I have recently had a couple of conversations (alright, texchanges) with friends where I asked the question, “Do you or have you thought of blogging?” This started as a thinly veiled attempt to drum up some more support and interest by offering them spaces on Subproximus Blogs, but as I started answering a few questions I realized that I have witnessed and been a part of watching how blogs have changed from a novelty to a useful tool in the areas of personal and professional development.
I have always found the process of reflection helpful, whether it be reflecting on decisions, emotions or the day in a general way. Ongoing studies, scientific and anecdotal, confirm that such an outward reflection and communication, in a variety of forms, be it writing in a journal or dictation, help lend perspective on situations and pave the way for development, again leading to that personal and/or professional growth.
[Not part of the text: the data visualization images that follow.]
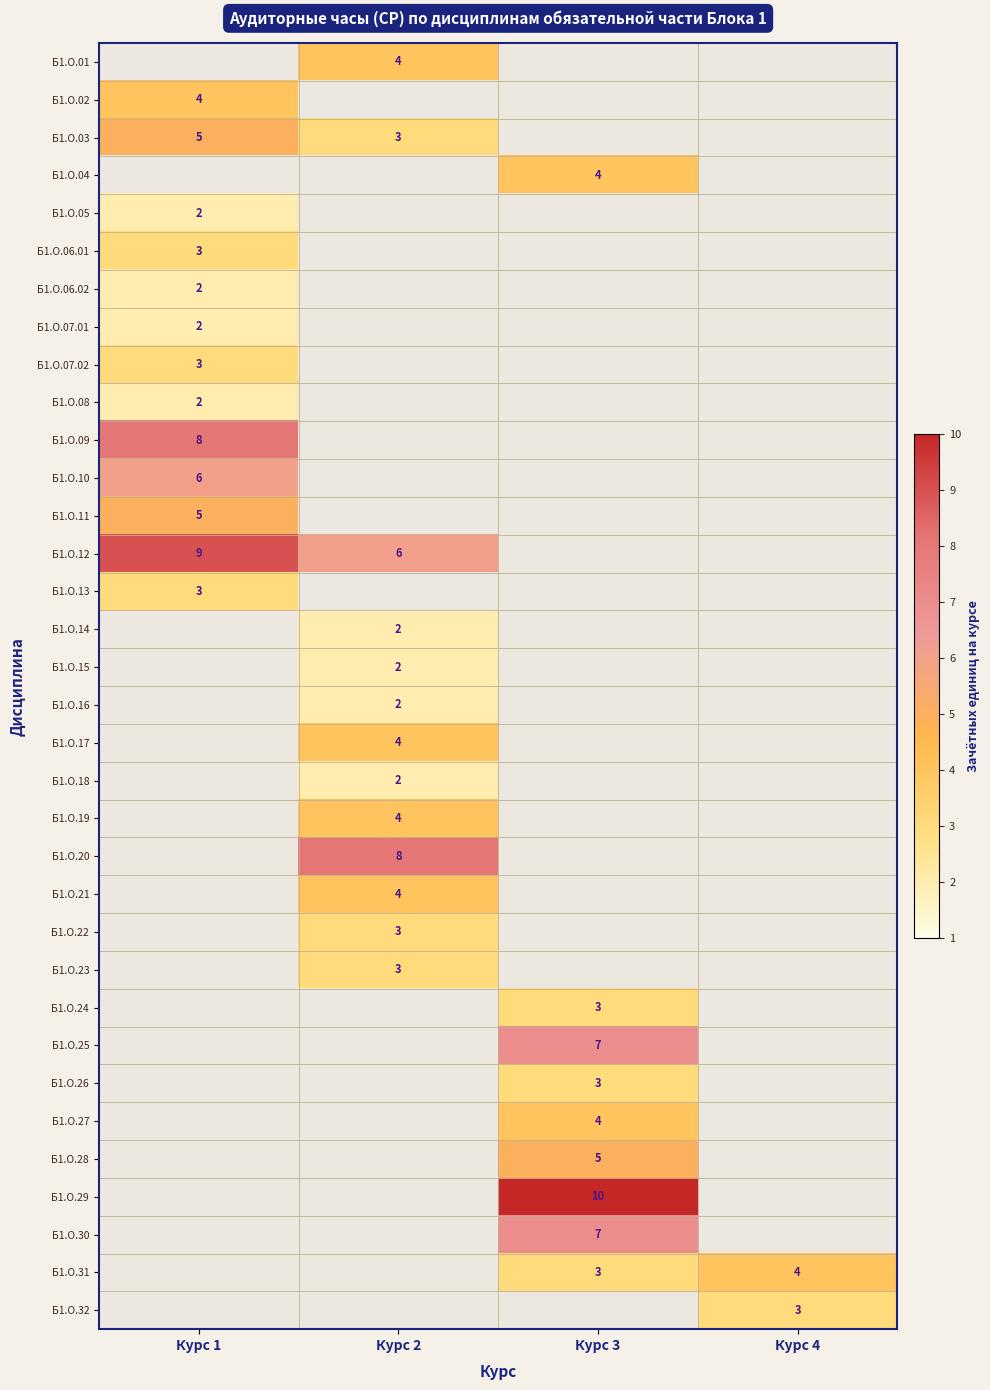

What is the smallest value displayed?

2.0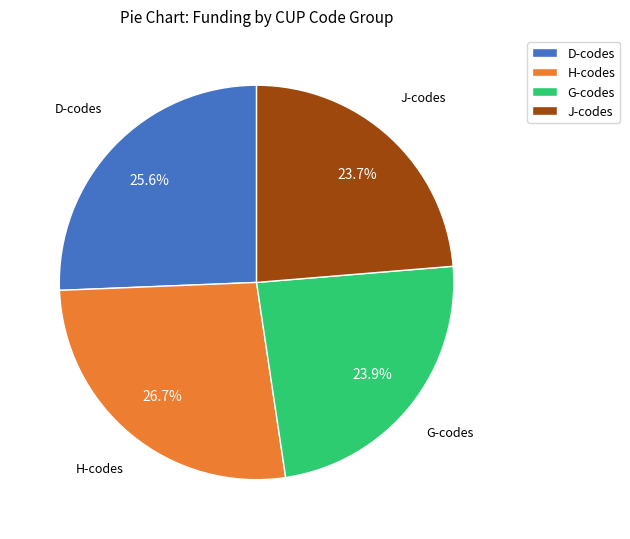

To the nearest percent, what is the average slice percentage?

25%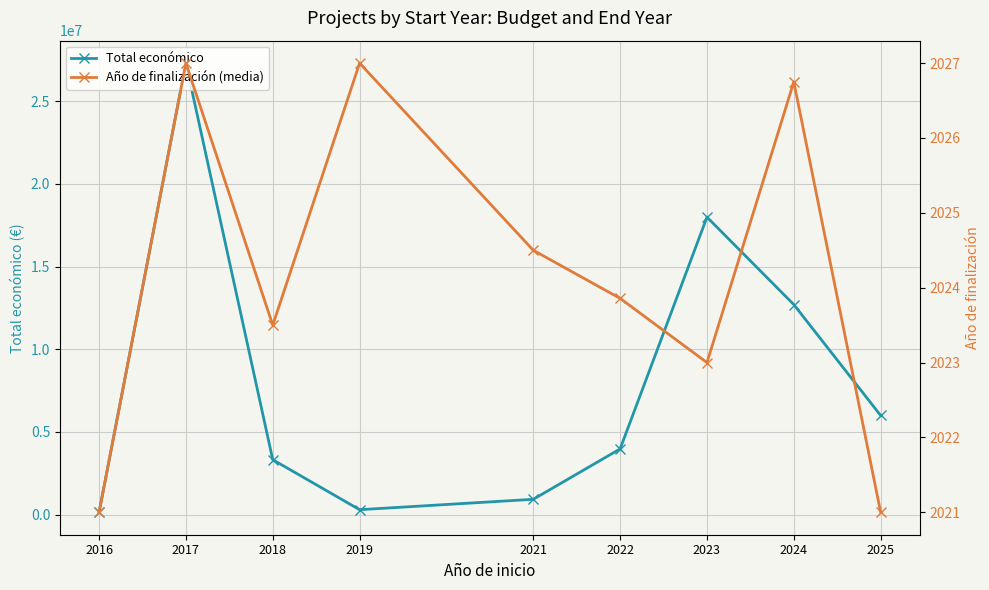

True or false: Año de finalización (media) and Total económico cross at least once.

False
When first coming across blogging, I cynically equated it to blowhards or narcissists that wanted to use the internet, its anonymity and accessibility to feed their egos by imagining that their expressed thoughts were important enough to be read by a vast, if imagined, audience. I won’t deny that there still may be a population of those people, but what became more apparent was that people were using blogs to disseminate thoughts and ideas in a way that was increasingly confirmed as positive and, for some, necessary as a way of reflecting and playing with thoughts and ideas. I know for me, blogging has turned into one of those things that should be perfect for me to air out ideas, gain perspective and even pick up some valuable advice from people who care enough to comment.
As I type, I wonder if I should be titling this “Why I Should Blog More” as my blogging has become rather intermittent lately. Out of concern for my mental health, I am beginning to turn again to blogging to get some of those thoughts out and, hopefully, become a better writer.
By having a server with plenty of space available, I am in a position to invite people to share a similar experience. By owning the server, I can also toss out invitations to the people whom I feel have valuable opinions to express and share. Now that the big distraction of setting up the server to host multiple blogs has passed, I plan to refocus that energy and intent on developing my own contributions and make good on my own advice.
Blogs can occur under a range of privacy settings, at a variety of fictional levels. As a fledgling nerd-wanna-be, I enjoy looking and adjusting the inner workings at a server level to make things go, so will be happy to assist in whatever way I can to get and keep your blog up and running. The only thing that I would ask right now is that if you plan on making money on your blog, please wait a bit as we at the Subproximus Conglomerate are not ready for sponsored blogs or blogs that wish to run advertising. The last thing that I would say by means of encouragement, is that as it is a personal server, you could be assured that if your foray into the blogosphere doesn’t work out you could drop me an email and whatever traces of your words, thoughts and blog would be wiped out and lost from the ‘net.
So that the pitch, I guess, and a way to limber up my fingers for the next round of typing on a personal blog that I really should be getting back to. Cheers!